Dagelijkse sterfte-rapportering is "extra en onnodige administratieve last" voor vleeskippenhouders
nieuwsVlaamse vleeskippenhouders moeten vanaf 15 oktober rapporteren over de dagelijkse sterfte in hun pluimveestapel. Het gaat om een eis van het Vlaamse departement van Dierenwelzijn op basis van Europese wetgeving. “Een extra, onnodige administratieve last. Braadkippenhouders brachten de sterfte op hun bedrijf al in kaart”, vertelt Danny Coulier die namens de ketenorganisatie Belplume betrokken was bij de uitwerking van een technisch instrument.
Op een Excelsheet moeten braadkippenhouders vanaf dinsdag 15 oktober gegevens bijhouden over de sterfte in hun stallen. Het Exceldocument moet vervolgens met de het slachtbegeleidingsdocument, oftewel VKI-document (VoedselKetenInformatie), overgemaakt worden aan de slachthuizen. Deze fungeren als postbus en sturen de informatie door naar de dienst Welzijn. Het systeem is mede-uitgedokterd door Belplume op vraag van het departement Dierenwelzijn. “De vraag kwam van het departement Dierenwelzijn, wij waren betrokken om ervoor te zorgen dat de wijze van rapportering op de meest efficiënte manier kan gebeuren”, stelt Danny Coulier.

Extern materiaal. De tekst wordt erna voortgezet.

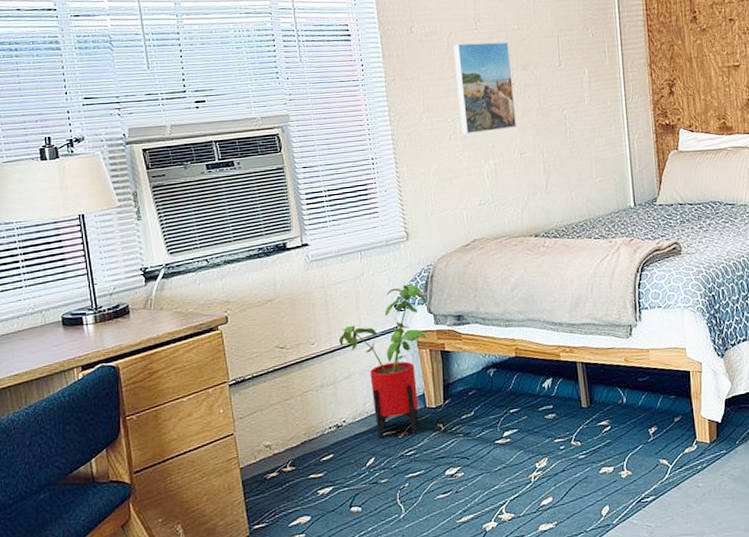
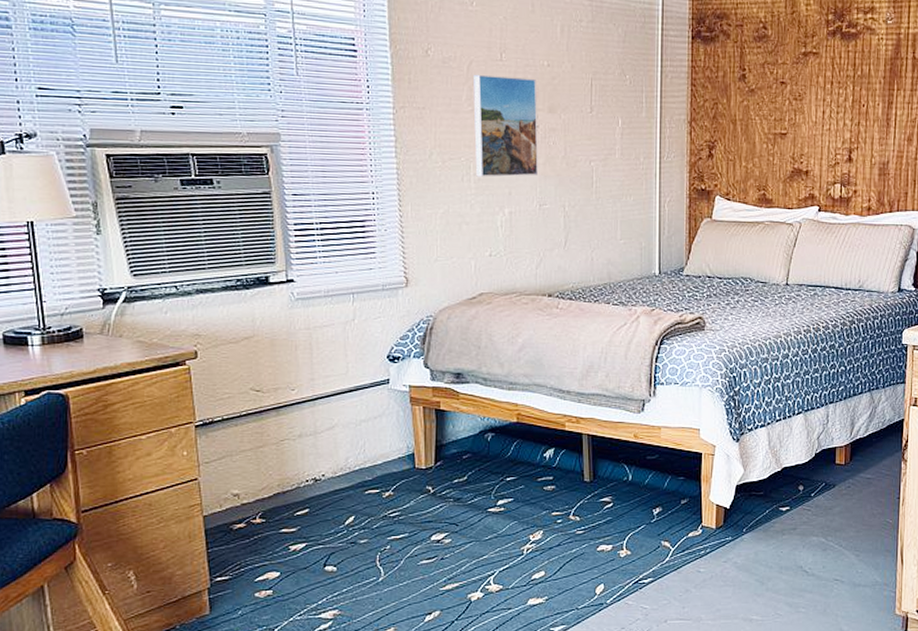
house plant: present [339,284,427,439] -> none [323,335,423,497]

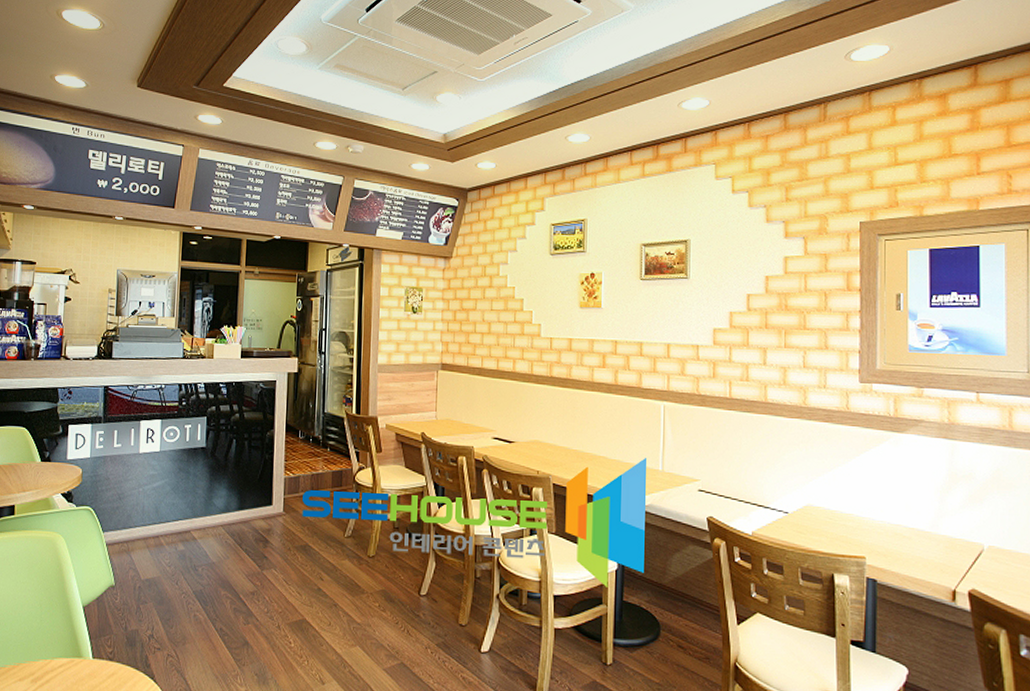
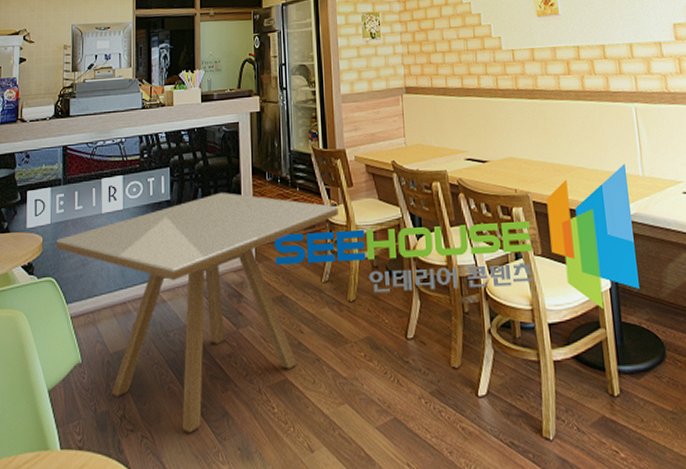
dining table: none [95,445,366,657] -> present [56,193,338,434]

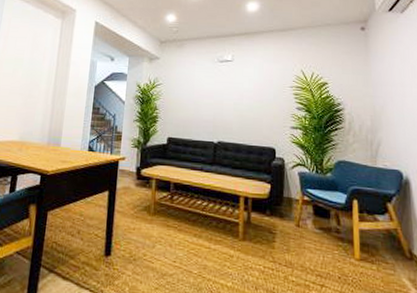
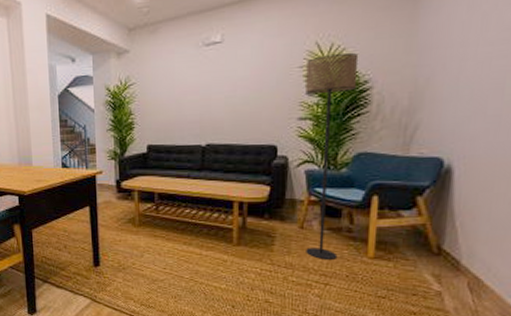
floor lamp: none [295,80,333,260] -> present [305,52,359,259]

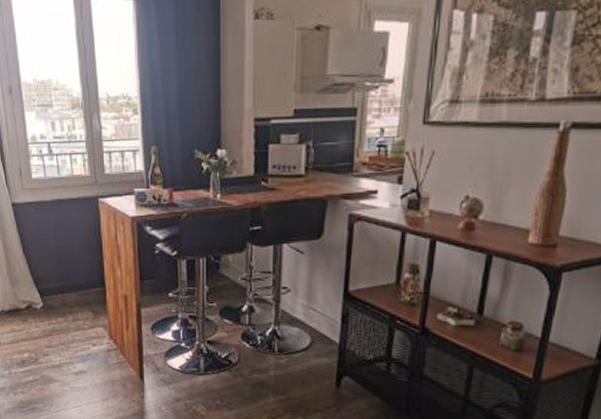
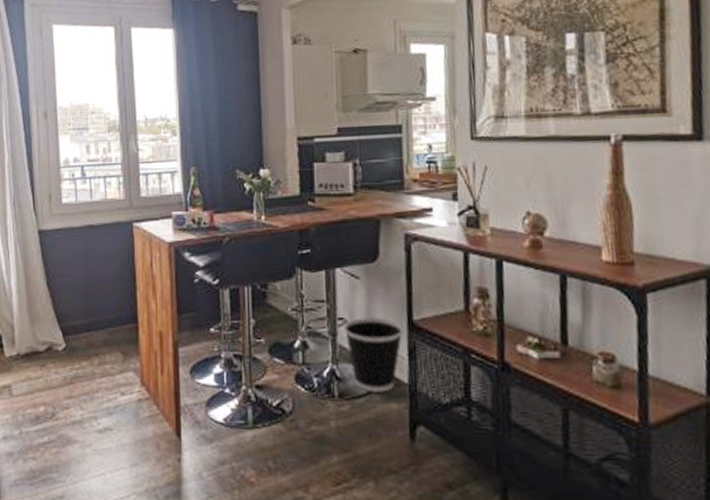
wastebasket: none [286,287,339,349] -> present [343,318,404,392]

Coulier geeft aan dat braadkippenhouders eerder ook het aantal sterftegevallen in hun stal noteerden. “Elke pluimveehouder heeft een hokkaart vooraan de stal hangen. Daar noteert hij gegevens over de dagelijkse sterfte en na een cyclus worden deze gegevens samen met het slachtbegeleidingsdocument overgemaakt aan het slachthuis.” Waar de pluimveehouders voorheen het totale sterfte-aantal meegaven, moet dat nu dus per dag genoteerd worden.

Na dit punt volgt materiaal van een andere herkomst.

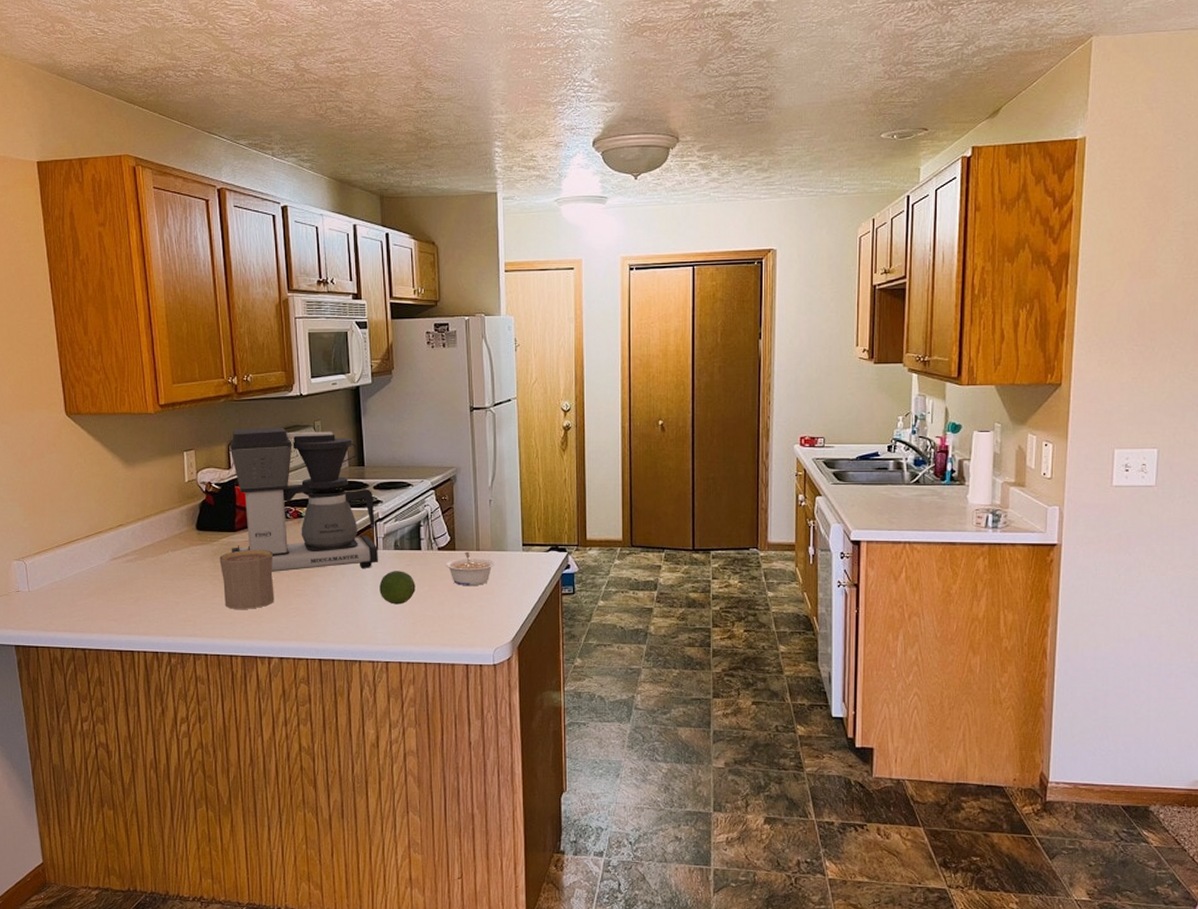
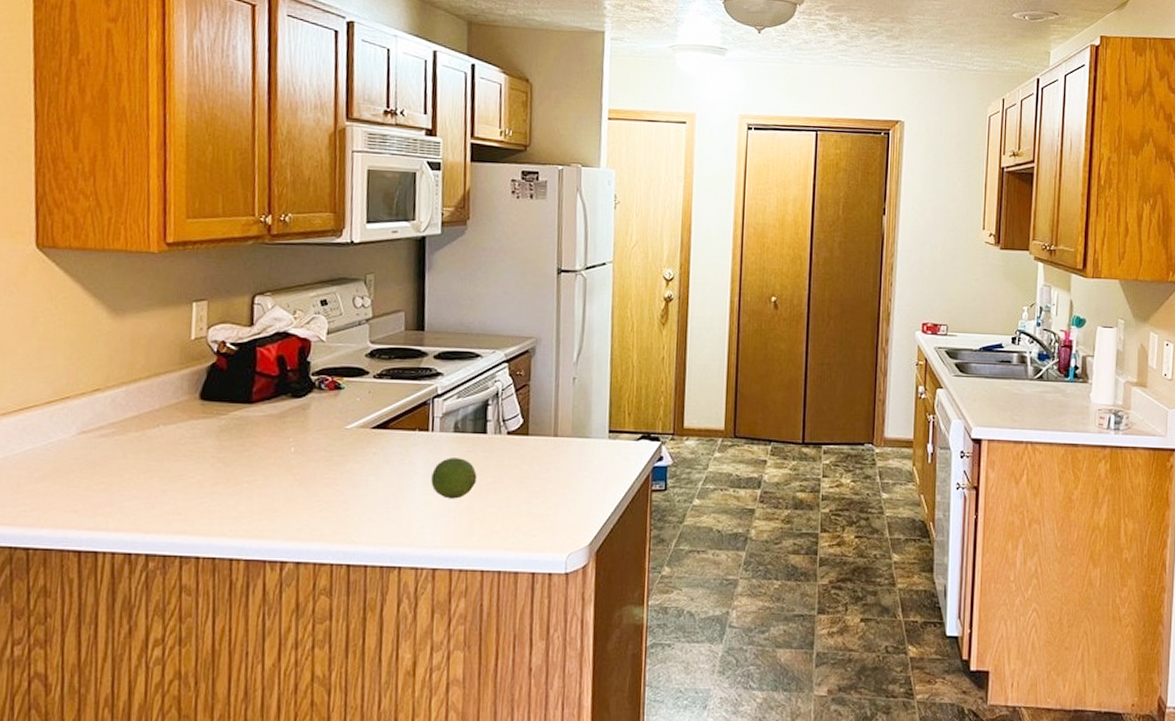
cup: present [219,549,274,609] -> none [227,426,300,501]
coffee maker: present [229,427,378,572] -> none [243,277,433,455]
legume: present [446,551,496,587] -> none [515,437,576,479]

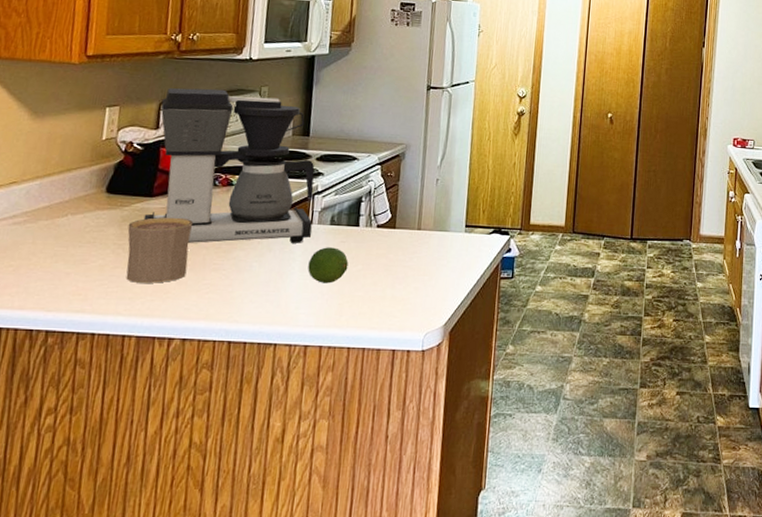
cup: none [227,426,300,501] -> present [126,217,194,283]
coffee maker: none [243,277,433,455] -> present [143,88,315,243]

Gebaseerd op Nederlands systeem
Coulier, zelf ook braadkippenhouder in Alveringem, geeft aan dat dit ook voor hem niet nieuw is. “Ik lever veel aan Nederland en daar was het al langer gebruikelijk dat je een overzicht met uitval per dag doorstuurde. Het is overigens dit Nederlandse systeem dat als leidraad heeft gediend voor de uitwerking van een systeem in Vlaanderen, op basis van een Exceldocument.”
In dit document hoeft er geen onderscheid gemaakt worden tussen kippen die een natuurlijke dood sterven en dieren die geselecteerd en geëuthanaseerd worden op basis van bepaalde afwijkingen. In totaal mag de sterfte 3,5 procent van de aanvankelijke kuikenstapel zijn, maar in de praktijk ligt deze volgens Coulier in Vlaanderen vaak tegen de 2 procent. “De uitval in de stal is ook sterk afhankelijk van de kwaliteit van de eendagskuikens.”
Voor Gunter Klaassen, braadkippenhouder uit Ravels is de verplichting wel nieuw. Ook hij merkt op dat de sterfte al op de hokkaart werd vastgelegd. “Daar tel je alles bij elkaar op. Als je 10 sterftegevallen hebt en er komen er 2 bij dan noteer je 12 op de kaart. Als er de volgende dag weer 2 kippen sterven, dan noteer je 14.” In het nieuwe systeem moet hij dus dagelijks een tabel invullen. “Onnodig en extra administratief werk. Dit terwijl er in het Landbouwakkoord vorig najaar juist afgesproken was om administratieve verplichtingen af te bouwen.”